I am about to fly out to Alicante for an job interview as a teacher at British School (not TEFAL). I have read many posts on here and hope to have a good look around when I go but any more info would be great. My husband is qualified in Sportsturf (greenkeeper - golf/footy/cricket) and is hoping to find something eventually. Obviously we will only make the move once I have secured a teaching job. My daughter is 8 and although I could get her into the British school I would rather she went to a state school (learning Spanish with her dad at the mo!). I am having trouble finding the site for the state school in Altea/Albir or near Benidorm. My mum is also coming and we are pooling money and coming with a good chunk so hopefully we will be prepared. We dont expect it to be rosey but things are not brill here either.
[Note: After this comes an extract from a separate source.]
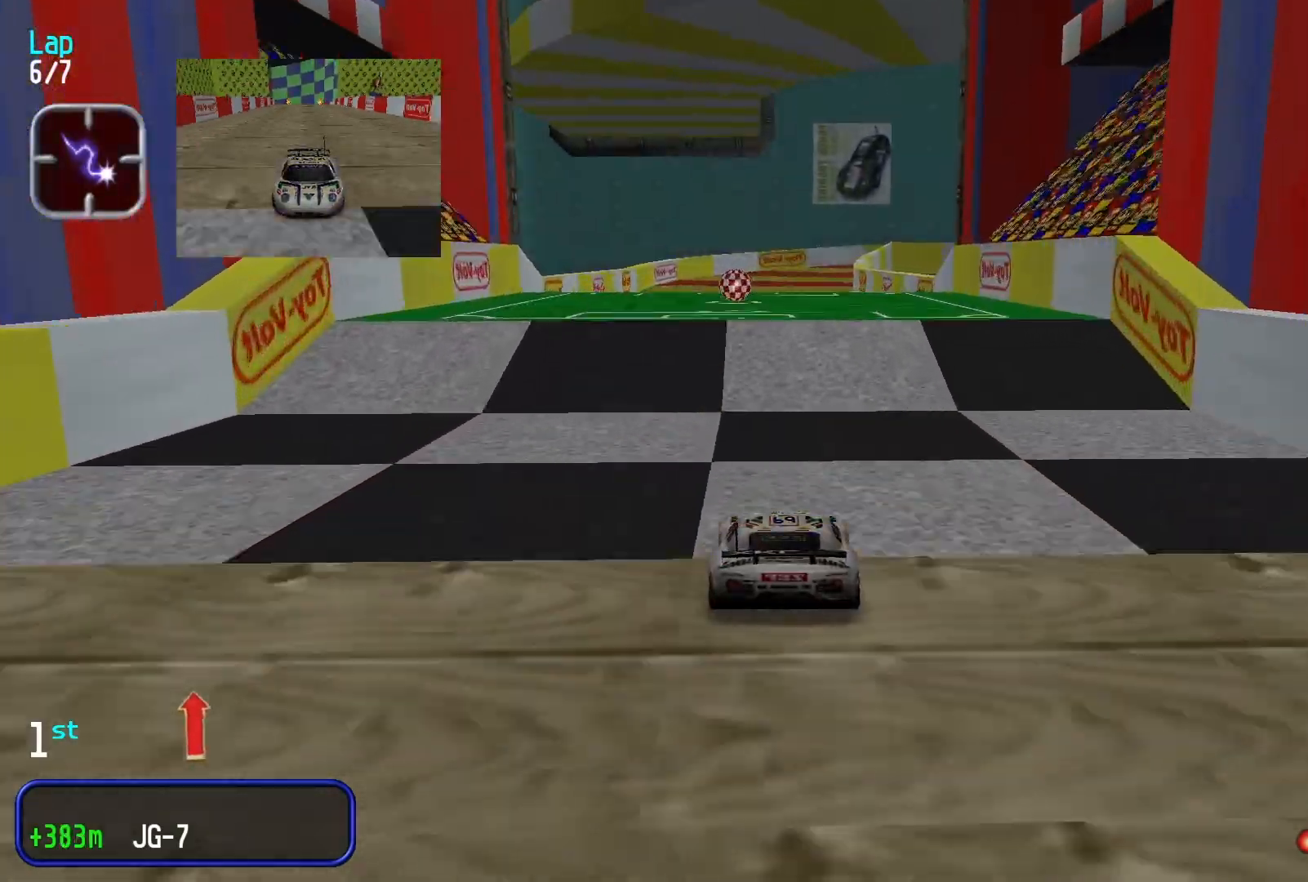
{"buttons": [], "left_stick": "center", "events": []}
Any advice anyone?


----------



## Pesky Wesky (May 10, 2009)

Many schools don't have websites, but you can look at this
Colegio Público Sant Rafael. La Nucía. Tlf: 96 689 65 77 Fax: 96 689 65 61
I think it's in the area
This in Benidorm
#-#-# PÁGINA WEB DEL CEIP GABRIEL MIRÓ DE BENIDORM #-#-#
And this one
Colegio Publico Mestre Gaspar Lopez de Benidorm (Alicante)
You can also try Mums Abroad website. They info about schools on the costa Blanca


----------



## SteveHall (Oct 17, 2008)

MOST state schools don't have websites! 

Albir Playa/Altea/Alfaz del Pi is a favourite area of mine. Not that close to Alicante though and I'd be considering that if you have to do it twice or more per day. La Nucia, Finestrat or El Campello would all be nearer. 

Good Luck


----------



## xabiaxica (Jun 23, 2009)

fishface1 said:


> I am about to fly out to Alicante for an job interview as a teacher at British School (not TEFAL). I have read many posts on here and hope to have a good look around when I go but any more info would be great. My husband is qualified in Sportsturf (greenkeeper - golf/footy/cricket) and is hoping to find something eventually. Obviously we will only make the move once I have secured a teaching job. My daughter is 8 and although I could get her into the British school I would rather she went to a state school (learning Spanish with her dad at the mo!). I am having trouble finding the site for the state school in Altea/Albir or near Benidorm. My mum is also coming and we are pooling money and coming with a good chunk so hopefully we will be prepared. We dont expect it to be rosey but things are not brill here either. Any advice anyone?


Good luck with the interview


At least you will have overcome the biggest hurdle of all if offered the job - employment


----------



## fishface1 (Mar 3, 2010)

many thanks
Tracy


----------